I hate sharing a bed with my husband.
BW and I just got back last night from our trip to AZ, where I had wonderful, uninterrupted, comfortable sleep. Yet I missed sleeping in the same bed as my husband, I was lonely. I was looking forward to sleeping next to him, to being home. Now that I'm back, I realize perhaps it was just the bed I missed.
My husband is a restless sleeper. He doesn't sleep with his head in the pillow area and his feet in the feet area, oh no. He sleeps diagonally. He flips around and sleeps with his head where his feet should be, and his feet where my head should be. Or he sleeps with his head in the proper place, but in fetal position, with his knees and feet jammed up into my back. I'm constantly getting goosed by his long pointy toes. If I don't have his toes up my rear, then he's sliding his arm under my pillow. What's with that? I'm all comfortable, and suddenly there's an elbow shaped lump under my head. We have five freaking pillows on our bed, but he still has to mess with mine.

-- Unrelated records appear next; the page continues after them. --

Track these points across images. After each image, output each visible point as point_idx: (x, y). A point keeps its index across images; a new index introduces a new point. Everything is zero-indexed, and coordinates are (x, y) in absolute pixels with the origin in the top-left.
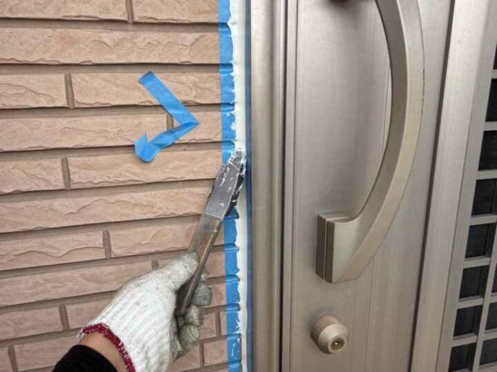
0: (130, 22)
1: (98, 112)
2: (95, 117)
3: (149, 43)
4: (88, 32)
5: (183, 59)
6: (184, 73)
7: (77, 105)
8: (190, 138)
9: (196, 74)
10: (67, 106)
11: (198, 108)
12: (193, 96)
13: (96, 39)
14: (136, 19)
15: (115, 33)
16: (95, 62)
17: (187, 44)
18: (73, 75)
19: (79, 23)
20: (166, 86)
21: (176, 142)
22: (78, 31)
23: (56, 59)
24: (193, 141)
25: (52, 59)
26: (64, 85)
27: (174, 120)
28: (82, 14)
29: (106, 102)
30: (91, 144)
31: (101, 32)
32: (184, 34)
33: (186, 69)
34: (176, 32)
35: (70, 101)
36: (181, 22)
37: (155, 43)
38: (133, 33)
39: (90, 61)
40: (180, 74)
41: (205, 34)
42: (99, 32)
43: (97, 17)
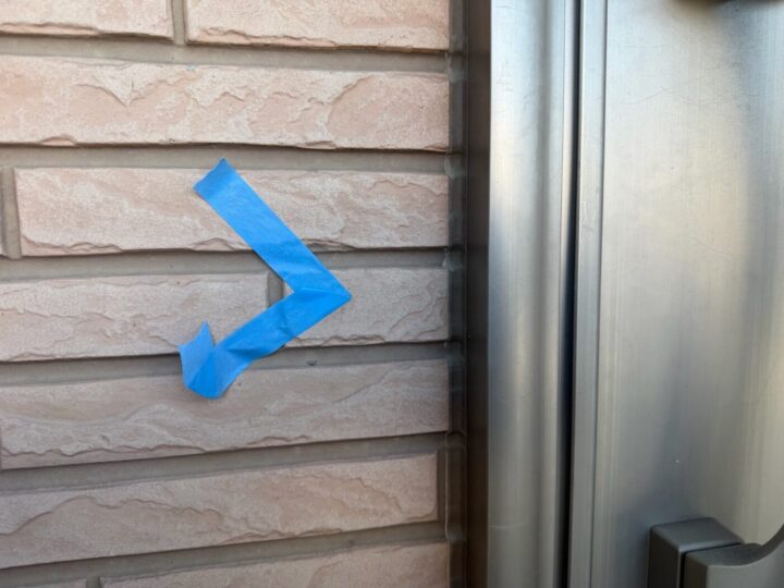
0: (180, 41)
1: (83, 267)
2: (73, 280)
3: (225, 94)
4: (66, 65)
5: (314, 137)
6: (315, 170)
8: (326, 335)
9: (346, 174)
11: (349, 259)
12: (338, 228)
13: (86, 81)
14: (194, 34)
15: (137, 67)
16: (81, 140)
17: (324, 97)
18: (21, 173)
19: (43, 43)
20: (268, 202)
21: (290, 344)
22: (40, 60)
24: (336, 343)
28: (52, 19)
29: (105, 242)
31: (101, 65)
32: (316, 74)
33: (319, 160)
34: (295, 67)
35: (11, 238)
36: (310, 43)
37: (241, 94)
38: (183, 68)
39: (67, 138)
40: (304, 172)
41: (370, 74)
42: (96, 65)
43: (90, 29)
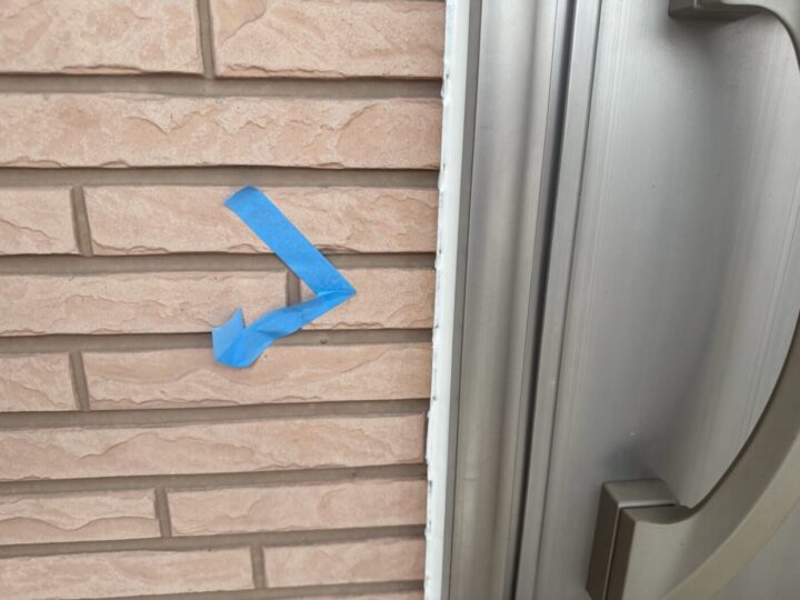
0: (209, 76)
1: (140, 265)
2: (133, 275)
3: (249, 123)
4: (118, 101)
5: (325, 158)
6: (326, 186)
7: (96, 251)
8: (335, 321)
9: (352, 190)
10: (76, 252)
11: (355, 260)
12: (344, 236)
13: (134, 114)
14: (221, 70)
15: (175, 101)
16: (132, 164)
17: (334, 124)
18: (88, 191)
19: (99, 81)
20: (286, 215)
21: (305, 328)
22: (95, 97)
23: (51, 158)
24: (342, 327)
25: (44, 158)
26: (69, 210)
27: (303, 283)
28: (105, 62)
29: (156, 246)
30: (127, 328)
31: (145, 100)
32: (327, 104)
33: (330, 178)
34: (309, 97)
35: (84, 241)
36: (322, 75)
37: (263, 123)
38: (213, 101)
39: (121, 162)
40: (316, 188)
41: (374, 102)
42: (141, 100)
43: (134, 69)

I should have known from the beginning that sharing a bed with my husband was going to be less than ideal. When we first started sleeping in the same bed, he'd roll over and hit me square in the face with his elbow. He'd lose his pillow, find mine and I'd wake up in the night with my head hitting the mattress after he yanked my pillow out from under me. I learned to sleep on my side, both hands desperately clutching my pillow. I'd wake up in the night playing tug-of-war with him, him trying to yank it away, me hanging on for dear life.

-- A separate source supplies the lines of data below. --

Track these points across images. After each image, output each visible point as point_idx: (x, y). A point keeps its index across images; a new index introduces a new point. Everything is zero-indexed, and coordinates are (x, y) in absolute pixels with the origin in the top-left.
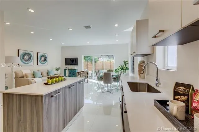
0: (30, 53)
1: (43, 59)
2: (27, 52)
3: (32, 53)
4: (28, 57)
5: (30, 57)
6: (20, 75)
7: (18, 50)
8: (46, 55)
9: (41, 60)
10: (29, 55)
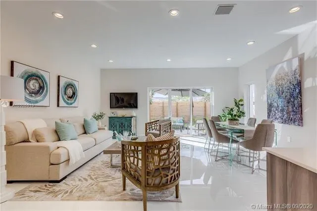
0: (42, 76)
1: (70, 92)
2: (34, 71)
3: (46, 76)
4: (37, 85)
5: (42, 85)
6: (19, 135)
7: (12, 63)
8: (76, 84)
9: (65, 94)
10: (40, 81)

I like having him in the same room with me. I like talking as we wind down for the night. I like snuggling when it's non-combative. The problem is, the snuggling and talking and winding down parts aren't worth the poking and prodding and pillow battling I usually suffer through.

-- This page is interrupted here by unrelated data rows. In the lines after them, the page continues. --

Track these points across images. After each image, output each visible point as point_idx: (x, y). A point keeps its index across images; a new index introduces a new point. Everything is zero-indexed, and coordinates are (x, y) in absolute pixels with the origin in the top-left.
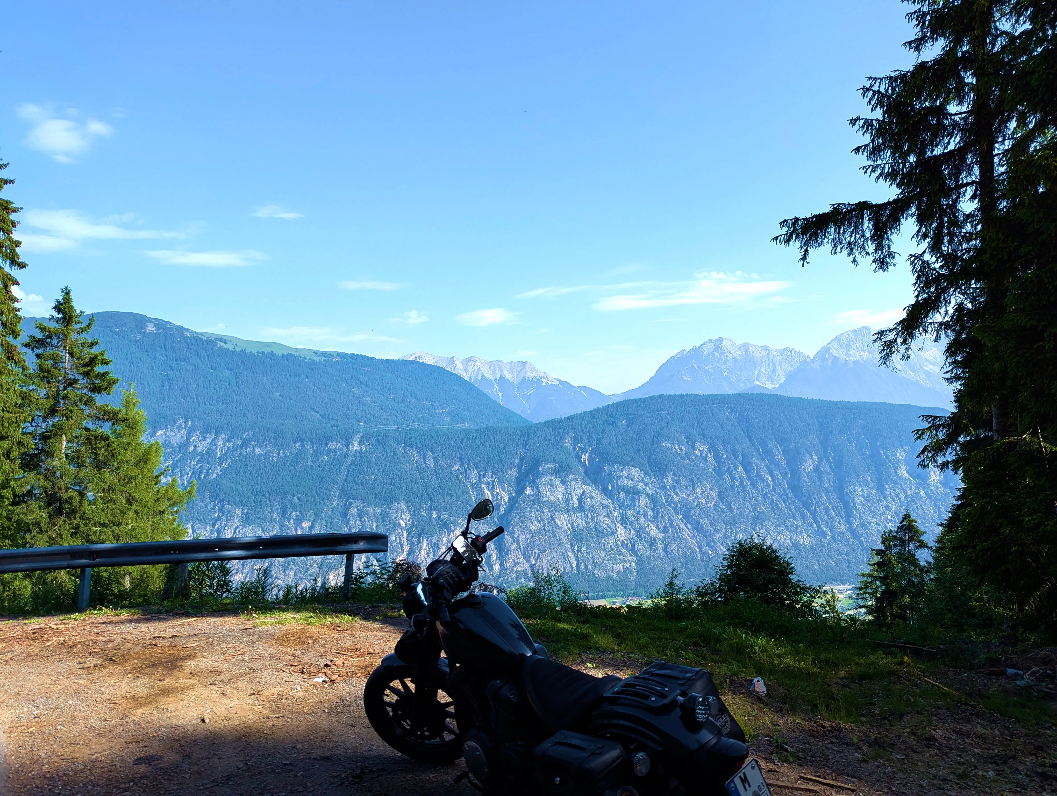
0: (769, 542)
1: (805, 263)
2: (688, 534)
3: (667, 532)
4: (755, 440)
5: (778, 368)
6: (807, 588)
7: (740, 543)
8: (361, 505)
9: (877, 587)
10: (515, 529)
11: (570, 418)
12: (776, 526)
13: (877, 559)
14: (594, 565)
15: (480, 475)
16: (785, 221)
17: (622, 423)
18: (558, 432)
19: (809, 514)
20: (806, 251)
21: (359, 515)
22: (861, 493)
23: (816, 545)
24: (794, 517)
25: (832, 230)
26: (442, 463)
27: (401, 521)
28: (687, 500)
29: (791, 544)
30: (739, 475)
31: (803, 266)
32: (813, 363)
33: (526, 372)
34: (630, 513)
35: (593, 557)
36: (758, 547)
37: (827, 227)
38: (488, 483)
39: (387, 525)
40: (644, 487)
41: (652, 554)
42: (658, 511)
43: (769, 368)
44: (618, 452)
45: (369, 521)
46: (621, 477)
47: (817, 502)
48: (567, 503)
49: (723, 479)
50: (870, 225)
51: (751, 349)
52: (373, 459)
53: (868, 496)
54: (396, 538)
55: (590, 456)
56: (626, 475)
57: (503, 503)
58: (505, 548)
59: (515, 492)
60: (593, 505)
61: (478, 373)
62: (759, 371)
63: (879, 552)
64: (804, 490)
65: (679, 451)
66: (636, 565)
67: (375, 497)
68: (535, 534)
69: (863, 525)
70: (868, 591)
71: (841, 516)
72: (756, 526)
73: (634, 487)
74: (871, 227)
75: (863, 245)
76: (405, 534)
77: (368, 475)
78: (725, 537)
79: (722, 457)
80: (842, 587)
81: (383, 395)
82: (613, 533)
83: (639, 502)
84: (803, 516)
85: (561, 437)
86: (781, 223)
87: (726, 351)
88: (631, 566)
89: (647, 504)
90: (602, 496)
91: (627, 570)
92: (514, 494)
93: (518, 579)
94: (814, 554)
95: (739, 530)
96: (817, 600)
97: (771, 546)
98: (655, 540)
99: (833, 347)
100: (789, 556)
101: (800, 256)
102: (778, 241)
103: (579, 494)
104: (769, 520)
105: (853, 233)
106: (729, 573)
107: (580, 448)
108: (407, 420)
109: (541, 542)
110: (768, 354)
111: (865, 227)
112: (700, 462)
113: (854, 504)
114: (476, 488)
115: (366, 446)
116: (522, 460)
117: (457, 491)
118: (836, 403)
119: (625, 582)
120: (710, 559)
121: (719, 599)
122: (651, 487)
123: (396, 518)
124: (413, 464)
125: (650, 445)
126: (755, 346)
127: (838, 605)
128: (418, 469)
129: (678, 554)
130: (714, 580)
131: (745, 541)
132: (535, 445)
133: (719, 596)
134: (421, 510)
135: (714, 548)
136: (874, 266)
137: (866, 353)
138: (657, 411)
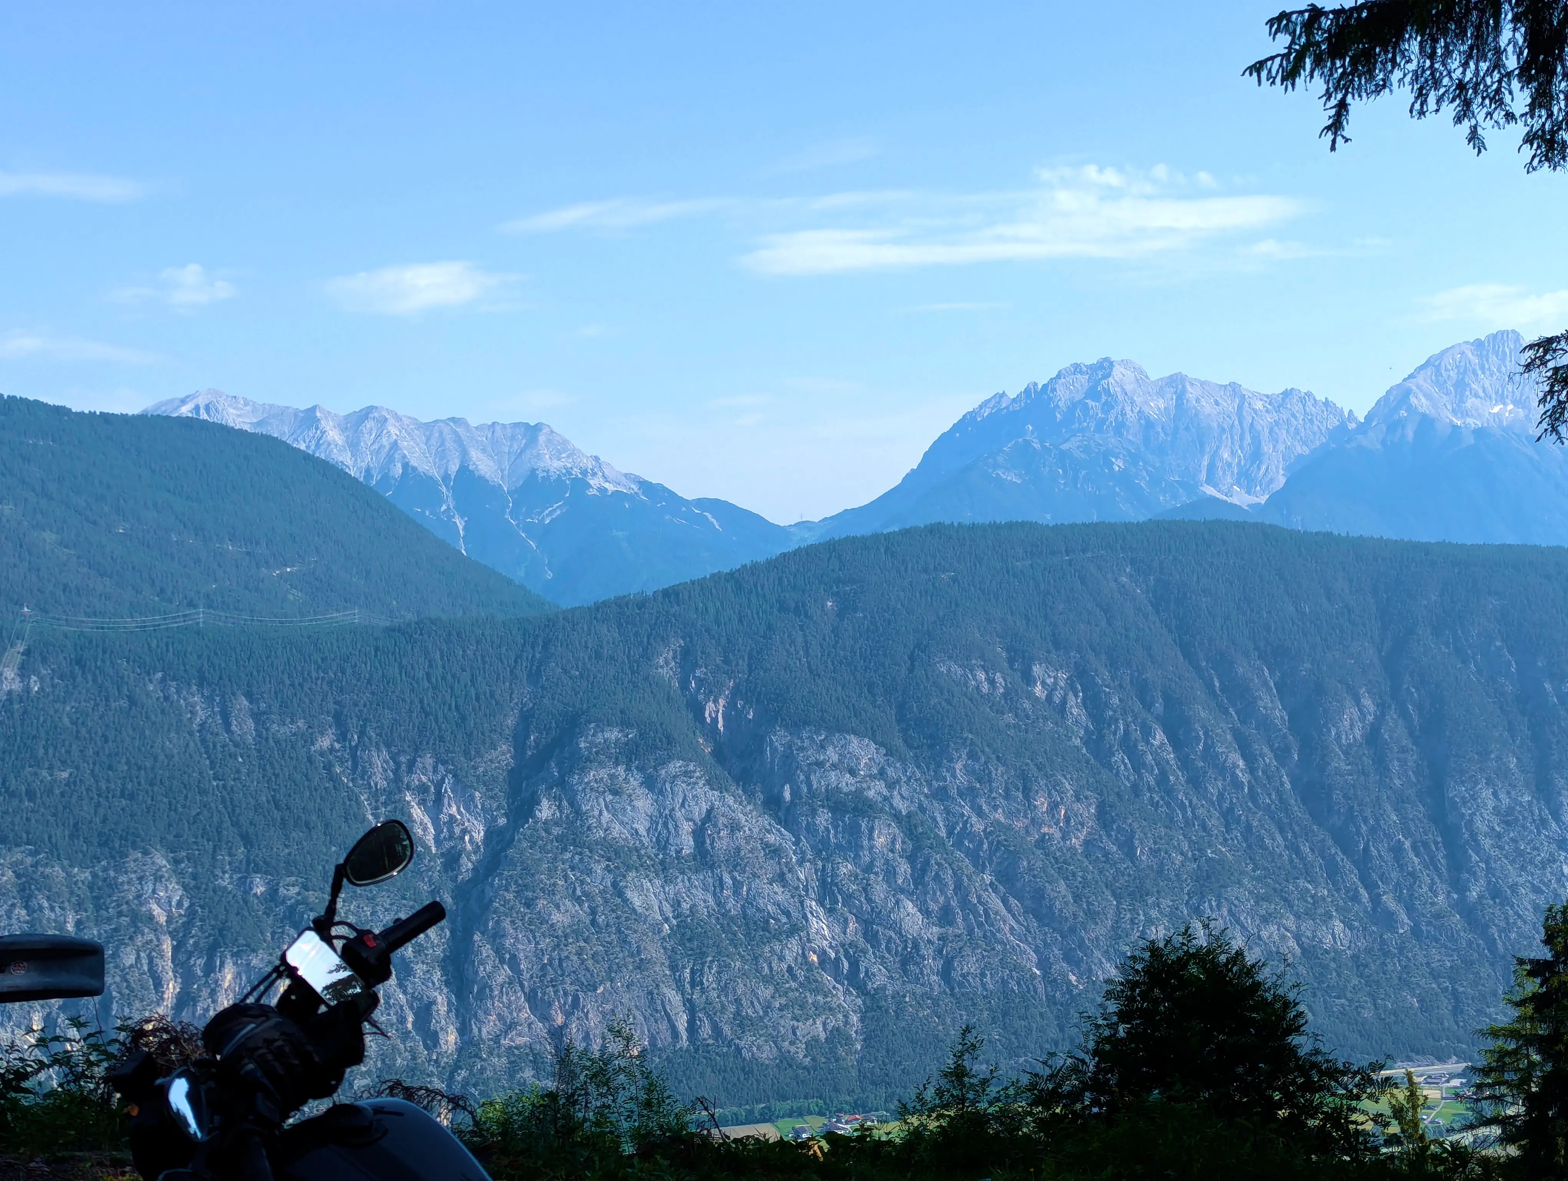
0: (1238, 943)
1: (1339, 139)
2: (1012, 929)
3: (951, 923)
4: (1201, 656)
5: (1267, 448)
6: (1337, 1071)
7: (1154, 951)
8: (29, 860)
9: (1532, 1065)
10: (506, 924)
11: (670, 594)
12: (1259, 899)
13: (1533, 986)
14: (742, 1022)
15: (398, 765)
16: (1284, 15)
17: (823, 606)
18: (637, 634)
19: (1348, 865)
20: (1342, 106)
21: (22, 889)
22: (1491, 804)
23: (1369, 951)
24: (1308, 874)
25: (1413, 46)
26: (281, 730)
27: (154, 907)
28: (1009, 828)
29: (1298, 951)
30: (1155, 754)
31: (1333, 148)
32: (1365, 433)
33: (538, 456)
34: (845, 868)
35: (738, 1001)
36: (1204, 958)
37: (1400, 38)
38: (423, 789)
39: (109, 919)
40: (885, 792)
41: (909, 987)
42: (927, 862)
43: (1241, 448)
44: (811, 692)
45: (52, 909)
46: (820, 764)
47: (1373, 830)
48: (662, 845)
49: (1111, 769)
50: (1517, 35)
51: (1192, 393)
52: (66, 720)
53: (1510, 810)
54: (138, 958)
55: (731, 705)
56: (835, 758)
57: (469, 847)
58: (474, 982)
59: (506, 815)
60: (738, 849)
61: (390, 459)
62: (1215, 455)
63: (1538, 968)
64: (1337, 795)
65: (985, 688)
66: (862, 1020)
67: (72, 837)
68: (566, 937)
69: (1495, 893)
70: (1507, 1076)
71: (1437, 869)
72: (1201, 902)
73: (858, 794)
74: (1521, 41)
75: (1498, 91)
76: (167, 945)
77: (51, 768)
78: (1116, 934)
79: (1107, 705)
80: (1437, 1068)
81: (94, 523)
82: (794, 930)
83: (871, 838)
84: (1333, 871)
85: (645, 650)
86: (1271, 22)
87: (1121, 397)
88: (846, 1023)
89: (893, 842)
90: (766, 821)
91: (837, 1036)
92: (502, 821)
93: (513, 1069)
94: (1361, 976)
95: (1154, 913)
96: (1366, 1104)
97: (1239, 954)
98: (916, 946)
99: (1419, 387)
100: (1290, 980)
101: (1325, 118)
102: (1264, 74)
103: (697, 818)
104: (1239, 883)
105: (1470, 57)
106: (1122, 1033)
107: (700, 682)
108: (170, 601)
109: (583, 961)
110: (1240, 408)
111: (1504, 40)
112: (1045, 719)
113: (1474, 836)
114: (385, 804)
115: (41, 679)
116: (526, 718)
117: (327, 812)
118: (1425, 549)
119: (831, 1072)
120: (1073, 997)
121: (1095, 1110)
122: (905, 793)
123: (139, 897)
124: (191, 733)
125: (904, 671)
126: (1203, 383)
127: (1426, 1118)
128: (207, 747)
129: (983, 985)
130: (1082, 1055)
131: (1168, 942)
132: (565, 672)
133: (1095, 1102)
134: (218, 872)
135: (1084, 966)
136: (1528, 152)
137: (1511, 407)
138: (925, 570)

I woke up this morning and announced that I was done with the king sized bed. From here on out, I want my own space. I'm not ready for separate bedrooms, but separate beds are sounding pretty damned appealing right about now. When we're conscious, we can talk. We can even visit each others' beds for a snuggle. Then we can move to our own space, to sleep in comfort and peace. I can't see a downside, at this point. It's got to be better than constructing the pillow wall in between us every night, fighting for toe-free space in the king sized bed we have now. I'm tired. Lucy and Ricky had it right.